Viertens müssen die Möglichkeiten ausserhalb des CO2-Gesetzes voll ausgeschöpft werden. Dazu gehört insbesondere die Energiepolitik: Der Ausbau der Erneuerbaren Energien muss rasch vorangehen, um fossil- und nuklearfreien Strom für die Dekarbonisierung des Verkehrs und des Gebäudeparks bereitzustellen. Dass dies möglich ist, hat das Parlament bereits drei Tage nach der verlorenen CO2-Abstimmung bewiesen: Es hat einer Verlängerung und einem Ausbau der Fördermassnahmen für die Erneuerbaren zugestimmt. Mit der Revision des Energiegesetzes wird in den kommenden Monaten diese Diskussion weitergehen. Dabei muss neben dem Umbau des Energiesektors auch die Notwendigkeit von Effizienz- und Suffizienzmassnahmen diskutiert werden. Und die Gletscher-Initiative bietet die Möglichkeit mit einem indirekten Gegenvorschlag rasch weitere Massnahmen auf Gesetzesstufe zu beschliessen.
Fünftens muss der politische Druck hoch bleiben. Die Klimaziele dürfen nicht heruntergeschraubt werden. Die Klima-Allianz wird mit einer Initiative das Thema Finanzplatz aufnehmen. Und die Jungen Grünen lancieren mit der Umweltverantwortungsinitiative eine Grundsatzdebatte über ein mögliches Wirtschaftssystem.

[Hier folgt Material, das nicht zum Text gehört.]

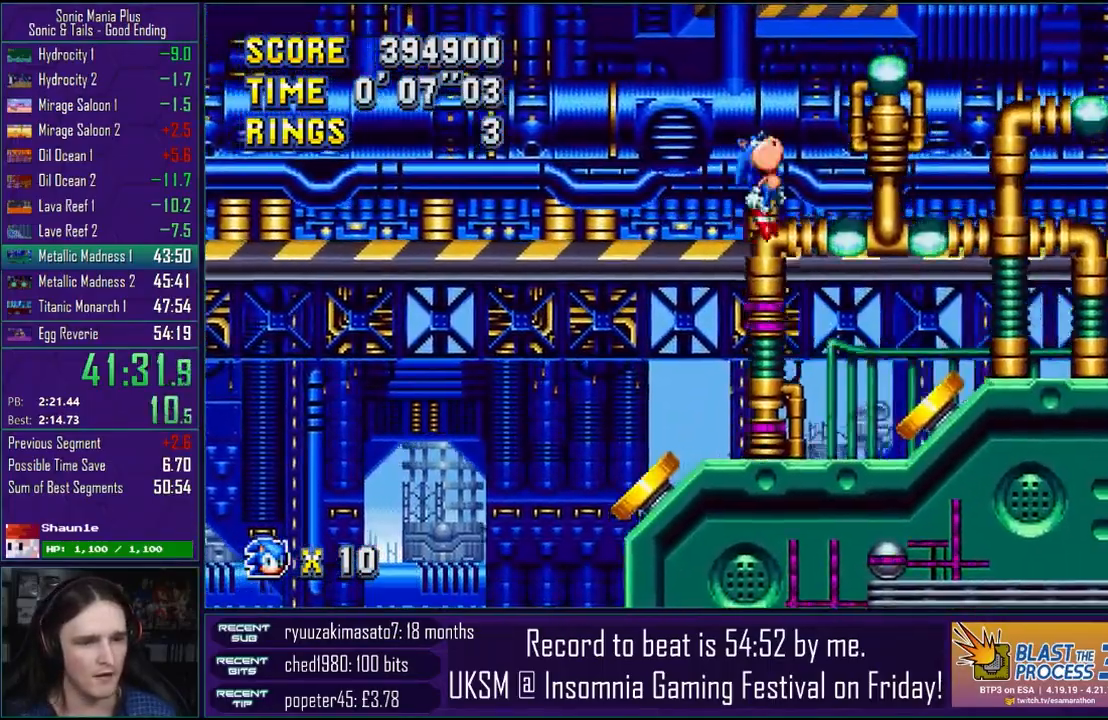
{"dt_ms": 500, "buttons": [], "left_stick": "down-right", "right_stick": "center", "events": [[167, "left_stick", "left"], [317, "left_stick", "center"], [483, "left_stick", "down-right"]]}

Und schliesslich muss sechstens der nächste Anlauf zur Reform der Klimapolitik an die Hand genommen werden. Aber auch das ist möglich: Denn das revidierte CO2-Gesetz hätte nicht gereicht, um die Klimaziele zu erreichen. Weitere Schritte wären sowieso notwendig gewesen. Jetzt sind wir zwar über einen Tritt gestolpert, aber wir werden deswegen nicht vom Weg abweichen. Sondern werden weitergehen und jede Gelegenheit ergreifen, die eine realpolitische Verbesserung für das Klima bringt. Schritt für Schritt.
Zur Person: Franziska Ryser ist Nationalrätin der GRÜNEN und Vorstandsmitglied des Denknetz.